Stepwise regression gave us a best model, but best subsets gave us two different models as well. Using Mallows's $C_p$ and BIC both returned model three as the best, while model five has the best for the adjusted $R^2$. The code below grabs the adjusted $R^2$ and also the p-value for the transmission type in the regression coefficients. Since the goal of the project is to quantify MPG, the best model would have confidence in this coefficient as well as explain the variance well.

```{r}
models <- c("mpg ~ am + wt + qsec", "mpg ~ am + wt + cyl + hp", "mpg ~ am + wt + cyl + hp + vs")
adj_r_squared <- round(c(summary(sub3_fit)$adj.r.squared,
                         summary(step_fit)$adj.r.squared,
                         summary(sub5_fit)$adj.r.squared),4)
amManual_Pvalues <- round(c(summary(sub3_fit)$coefficients["amManual",4],
                            summary(step_fit)$coefficients["amManual",4],
                            summary(sub5_fit)$coefficients["amManual",4]),4)
results <- as.data.frame(cbind(models,adj_r_squared,amManual_Pvalues))
results
```

## Checking Model

The only model with a p-value for transmission type below $5\%$ is `mpg ~ am + wt + qsec`, it doesn't have the highest adjusted $R^2$ but its not much lower than the other two models.

```{r}
summary(sub3_fit)
```

Everything so far looks solid, but lets make sure this model fits our data well by printing the diagnostic plots.

```{r}
par(mfrow = c(2,2))
plot(sub3_fit, col = "blue", lwd = 2)
```

- Residuals vs Fitted: The points are randomly scattered, but may have a slight non-linear relationship.
- Normal Q-Q: The points pass normality, they deviate slightly from the diagonal, but they follow the diagonal fairly close.
- Scale-Location: The upward slope line is worrisome, the residues spread slightly wider.
- Residuals vs Leverage: No high leverage points.

## Conclusions

The best transmission type for MPG would have to be the manual transmission.
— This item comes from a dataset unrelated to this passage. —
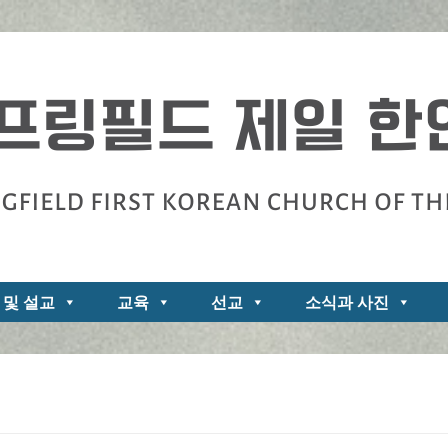
zarene
 및 설교
교육
선교
소식과 사진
Its confirmed by the t-test, as well as our final linear model. By having a manual transmission instead of an automatic the MPG will increase by 2.94 as can be seen in the best model's `amManual` coefficient.

The model fit well with a $p < 0.05$ and and $R^2 = 0.85$, but the diagnostic plots did warn us that something may be missing in our model. I believe the true cause for these trends are do to the small sample size with little overlap on the parameters `wt` and `qsec`.